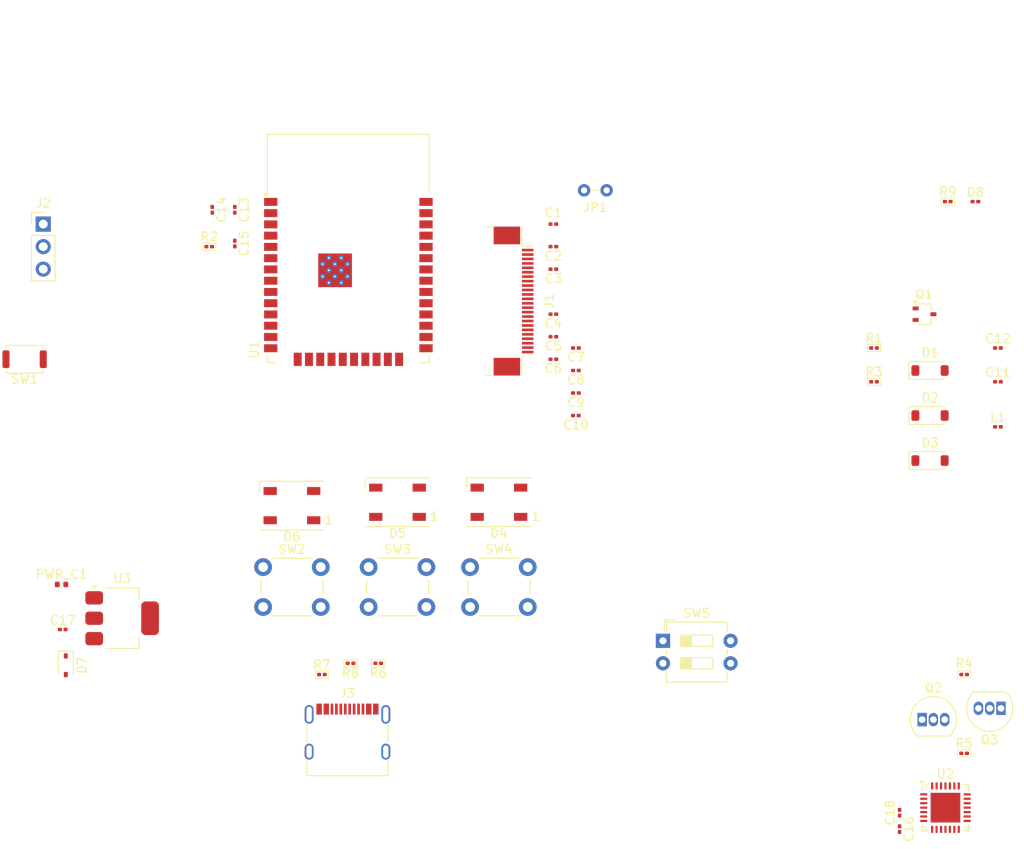
<source format=kicad_pcb>
(kicad_pcb (version 20221018) (generator pcbnew)

  (general
    (thickness 1.6)
  )

  (paper "A4")
  (layers
    (0 "F.Cu" signal)
    (31 "B.Cu" signal)
    (32 "B.Adhes" user "B.Adhesive")
    (33 "F.Adhes" user "F.Adhesive")
    (34 "B.Paste" user)
    (35 "F.Paste" user)
    (36 "B.SilkS" user "B.Silkscreen")
    (37 "F.SilkS" user "F.Silkscreen")
    (38 "B.Mask" user)
    (39 "F.Mask" user)
    (40 "Dwgs.User" user "User.Drawings")
    (41 "Cmts.User" user "User.Comments")
    (42 "Eco1.User" user "User.Eco1")
    (43 "Eco2.User" user "User.Eco2")
    (44 "Edge.Cuts" user)
    (45 "Margin" user)
    (46 "B.CrtYd" user "B.Courtyard")
    (47 "F.CrtYd" user "F.Courtyard")
    (48 "B.Fab" user)
    (49 "F.Fab" user)
    (50 "User.1" user)
    (51 "User.2" user)
    (52 "User.3" user)
    (53 "User.4" user)
    (54 "User.5" user)
    (55 "User.6" user)
    (56 "User.7" user)
    (57 "User.8" user)
    (58 "User.9" user)
  )

  (setup
    (pad_to_mask_clearance 0)
    (pcbplotparams
      (layerselection 0x00010fc_ffffffff)
      (plot_on_all_layers_selection 0x0000000_00000000)
      (disableapertmacros false)
      (usegerberextensions false)
      (usegerberattributes true)
      (usegerberadvancedattributes true)
      (creategerberjobfile true)
      (dashed_line_dash_ratio 12.000000)
      (dashed_line_gap_ratio 3.000000)
      (svgprecision 4)
      (plotframeref false)
      (viasonmask false)
      (mode 1)
      (useauxorigin false)
      (hpglpennumber 1)
      (hpglpenspeed 20)
      (hpglpendiameter 15.000000)
      (dxfpolygonmode true)
      (dxfimperialunits true)
      (dxfusepcbnewfont true)
      (psnegative false)
      (psa4output false)
      (plotreference true)
      (plotvalue true)
      (plotinvisibletext false)
      (sketchpadsonfab false)
      (subtractmaskfromsilk false)
      (outputformat 1)
      (mirror false)
      (drillshape 1)
      (scaleselection 1)
      (outputdirectory "")
    )
  )

  (net 0 "")
  (net 1 "GND")
  (net 2 "Net-(J1-VGL)")
  (net 3 "Net-(J1-VGH)")
  (net 4 "Net-(J1-VDDIO)")
  (net 5 "Net-(J1-VDD)")
  (net 6 "Net-(J1-VPP)")
  (net 7 "Net-(J1-VSH)")
  (net 8 "/PREVGH")
  (net 9 "Net-(J1-VSL)")
  (net 10 "/PREVGL")
  (net 11 "Net-(J1-VCOM)")
  (net 12 "Net-(D1-A)")
  (net 13 "Net-(D3-A)")
  (net 14 "+3.3V")
  (net 15 "/EN")
  (net 16 "/VDD 2102")
  (net 17 "+5V")
  (net 18 "Net-(U2-VDD)")
  (net 19 "Net-(D4-DOUT)")
  (net 20 "/NEOPIXEL")
  (net 21 "Net-(D5-DOUT)")
  (net 22 "unconnected-(D6-DOUT-Pad2)")
  (net 23 "VBUS")
  (net 24 "Net-(D8-A)")
  (net 25 "unconnected-(J1-HTL_CTL-Pad1)")
  (net 26 "/GDR")
  (net 27 "/RESE")
  (net 28 "unconnected-(J1-TSCL-Pad6)")
  (net 29 "unconnected-(J1-TSDA-Pad7)")
  (net 30 "/BS")
  (net 31 "/BUSY")
  (net 32 "/RST")
  (net 33 "/DC")
  (net 34 "/CS")
  (net 35 "/SCLK")
  (net 36 "/SDI")
  (net 37 "unconnected-(J1-VCI-Pad16)")
  (net 38 "/TX")
  (net 39 "/RX")
  (net 40 "Net-(J3-CC1)")
  (net 41 "/D+")
  (net 42 "/D-")
  (net 43 "Net-(J3-CC2)")
  (net 44 "Net-(J3-SHIELD)")
  (net 45 "/DTR")
  (net 46 "Net-(Q2-B)")
  (net 47 "/BOOT")
  (net 48 "/RTS")
  (net 49 "Net-(Q3-B)")
  (net 50 "/RESE'")
  (net 51 "/PUSH_1")
  (net 52 "/PUSH_2")
  (net 53 "/PUSH_3")
  (net 54 "unconnected-(U1-SENSOR_VP-Pad4)")
  (net 55 "unconnected-(U1-SENSOR_VN-Pad5)")
  (net 56 "unconnected-(U1-IO32-Pad8)")
  (net 57 "unconnected-(U1-IO12-Pad14)")
  (net 58 "unconnected-(U1-SHD{slash}SD2-Pad17)")
  (net 59 "unconnected-(U1-SWP{slash}SD3-Pad18)")
  (net 60 "unconnected-(U1-SCS{slash}CMD-Pad19)")
  (net 61 "unconnected-(U1-SCK{slash}CLK-Pad20)")
  (net 62 "unconnected-(U1-SDO{slash}SD0-Pad21)")
  (net 63 "unconnected-(U1-SDI{slash}SD1-Pad22)")
  (net 64 "unconnected-(U1-IO2-Pad24)")
  (net 65 "unconnected-(U1-IO4-Pad26)")
  (net 66 "unconnected-(U1-IO16-Pad27)")
  (net 67 "unconnected-(U1-IO17-Pad28)")
  (net 68 "unconnected-(U1-IO5-Pad29)")
  (net 69 "unconnected-(U1-IO18-Pad30)")
  (net 70 "unconnected-(U1-IO19-Pad31)")
  (net 71 "unconnected-(U1-NC-Pad32)")
  (net 72 "unconnected-(U1-IO21-Pad33)")
  (net 73 "unconnected-(U1-IO23-Pad37)")
  (net 74 "unconnected-(U2-~{DCD}-Pad1)")
  (net 75 "unconnected-(U2-~{RI}{slash}CLK-Pad2)")
  (net 76 "unconnected-(U2-~{RST}-Pad9)")
  (net 77 "unconnected-(U2-NC-Pad10)")
  (net 78 "unconnected-(U2-~{SUSPEND}-Pad11)")
  (net 79 "unconnected-(U2-SUSPEND-Pad12)")
  (net 80 "unconnected-(U2-CHREN-Pad13)")
  (net 81 "unconnected-(U2-CHR1-Pad14)")
  (net 82 "unconnected-(U2-CHR0-Pad15)")
  (net 83 "unconnected-(U2-~{WAKEUP}{slash}GPIO.3-Pad16)")
  (net 84 "unconnected-(U2-RS485{slash}GPIO.2-Pad17)")
  (net 85 "unconnected-(U2-~{RXT}{slash}GPIO.1-Pad18)")
  (net 86 "unconnected-(U2-~{TXT}{slash}GPIO.0-Pad19)")
  (net 87 "unconnected-(U2-GPIO.6-Pad20)")
  (net 88 "unconnected-(U2-GPIO.5-Pad21)")
  (net 89 "unconnected-(U2-GPIO.4-Pad22)")
  (net 90 "unconnected-(U2-~{CTS}-Pad23)")
  (net 91 "unconnected-(U2-~{DSR}-Pad27)")

  (footprint "Button_Switch_THT:SW_PUSH_6mm" (layer "F.Cu") (at 92.09 112.34))

  (footprint "Package_TO_SOT_SMD:SOT-323_SC-70" (layer "F.Cu") (at 166.64 83.82))

  (footprint "PCM_Resistor_SMD_AKL:R_0201_0603Metric" (layer "F.Cu") (at 86.015 76.2))

  (footprint "PCM_Jumper_AKL:Jumper_P2.54mm_D0.7mm" (layer "F.Cu") (at 130.81 69.85 180))

  (footprint "PCM_Resistor_SMD_AKL:R_0201_0603Metric" (layer "F.Cu") (at 160.945 91.44))

  (footprint "Connector_PinHeader_2.54mm:PinHeader_1x03_P2.54mm_Vertical" (layer "F.Cu") (at 67.31 73.66))

  (footprint "Capacitor_SMD:C_0201_0603Metric" (layer "F.Cu") (at 127.345 92.71 180))

  (footprint "Button_Switch_SMD:SW_Push_SPST_NO_Alps_SKRK" (layer "F.Cu") (at 65.21 88.9 180))

  (footprint "PCM_Resistor_SMD_AKL:R_0201_0603Metric" (layer "F.Cu") (at 105.065 123.19 180))

  (footprint "Button_Switch_THT:SW_PUSH_6mm" (layer "F.Cu") (at 115.42 112.34))

  (footprint "Capacitor_SMD:C_0402_1005Metric" (layer "F.Cu") (at 69.37 114.3))

  (footprint "RF_Module:ESP32-WROOM-32D" (layer "F.Cu") (at 101.7 79.4))

  (footprint "Diode_SMD:D_SOD-123" (layer "F.Cu") (at 167.26 100.33))

  (footprint "Capacitor_SMD:C_0201_0603Metric" (layer "F.Cu") (at 88.9 72.045 -90))

  (footprint "Capacitor_SMD:C_0201_0603Metric" (layer "F.Cu") (at 124.805 83.82 180))

  (footprint "Capacitor_SMD:C_0201_0603Metric" (layer "F.Cu") (at 124.805 88.9 180))

  (footprint "PCM_Resistor_SMD_AKL:R_0201_0603Metric" (layer "F.Cu") (at 101.945 123.19 180))

  (footprint "Capacitor_SMD:C_0201_0603Metric" (layer "F.Cu") (at 124.805 78.74 180))

  (footprint "Package_DFN_QFN:QFN-28-1EP_5x5mm_P0.5mm_EP3.35x3.35mm" (layer "F.Cu") (at 169 139.47))

  (footprint "PCM_Resistor_SMD_AKL:R_0201_0603Metric" (layer "F.Cu") (at 171.105 133.35))

  (footprint "Package_TO_SOT_THT:TO-92_Inline" (layer "F.Cu") (at 166.37 129.54))

  (footprint "Diode_SMD:D_0201_0603Metric" (layer "F.Cu") (at 172.375 71.12))

  (footprint "Connector_FFC-FPC:Jushuo_AFC07-S24FCA-00_1x24-1MP_P0.50_Horizontal" (layer "F.Cu") (at 120.32 82.34 -90))

  (footprint "PCM_Resistor_SMD_AKL:R_0201_0603Metric" (layer "F.Cu") (at 169.255 71.12))

  (footprint "Capacitor_SMD:C_0201_0603Metric" (layer "F.Cu") (at 124.805 73.66 180))

  (footprint "LED_SMD:LED_WS2812B_PLCC4_5.0x5.0mm_P3.2mm" (layer "F.Cu") (at 95.34 105.41 180))

  (footprint "Button_Switch_THT:SW_DIP_SPSTx02_Slide_6.7x6.64mm_W7.62mm_P2.54mm_LowProfile" (layer "F.Cu") (at 137.16 120.65))

  (footprint "LED_SMD:LED_WS2812B_PLCC4_5.0x5.0mm_P3.2mm" (layer "F.Cu") (at 118.67 105.03 180))

  (footprint "Capacitor_SMD:C_0201_0603Metric" (layer "F.Cu") (at 174.915 87.63))

  (footprint "Capacitor_SMD:C_0201_0603Metric" (layer "F.Cu") (at 124.805 86.36 180))

  (footprint "Capacitor_SMD:C_0201_0603Metric" (layer "F.Cu") (at 127.345 95.25 180))

  (footprint "Capacitor_SMD:C_0201_0603Metric" (layer "F.Cu") (at 88.9 75.855 -90))

  (footprint "PCM_Resistor_SMD_AKL:R_0201_0603Metric" (layer "F.Cu") (at 98.715 124.46))

  (footprint "PCM_Resistor_SMD_AKL:R_0201_0603Metric" (layer "F.Cu") (at 160.945 87.63))

  (footprint "Button_Switch_THT:SW_PUSH_6mm" (layer "F.Cu") (at 103.99 112.34))

  (footprint "Capacitor_SMD:C_0201_0603Metric" (layer "F.Cu") (at 174.915 91.44))

  (footprint "Capacitor_SMD:C_0201_0603Metric" (layer "F.Cu") (at 69.505 119.38))

  (footprint "Package_TO_SOT_SMD:SOT-223-3_TabPin2" (layer "F.Cu") (at 76.2 118.11))

  (footprint "Inductor_SMD:L_0201_0603Metric" (layer "F.Cu") (at 174.915 96.52))

  (footprint "Package_TO_SOT_THT:TO-92_Inline" (layer "F.Cu") (at 175.26 128.27 180))

  (footprint "Capacitor_SMD:C_0201_0603Metric" (layer "F.Cu")
    (tstamp c6c722b0-462d-43ff-9251-a9c058be35b0)
    (at 124.805 76.2 180)
    (descr "Capacitor SMD 0201 (0603 Metric), square (rectangular) end terminal, IPC_7351 nominal, (Body size source: https://www.vishay.com/docs/20052/crcw0201e3.pdf), generated with kicad-footprint-generator")
    (tags "capacitor")
    (property "Sheetfile" "HabitReminderEP
... [47572 chars truncated]
</source>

> [REQUEST]: Every line in the data above that contains the word "Silkscreen" should be copied.

> [EXPECTED OUTPUT]:
    (36 "B.SilkS" user "B.Silkscreen")
    (37 "F.SilkS" user "F.Silkscreen")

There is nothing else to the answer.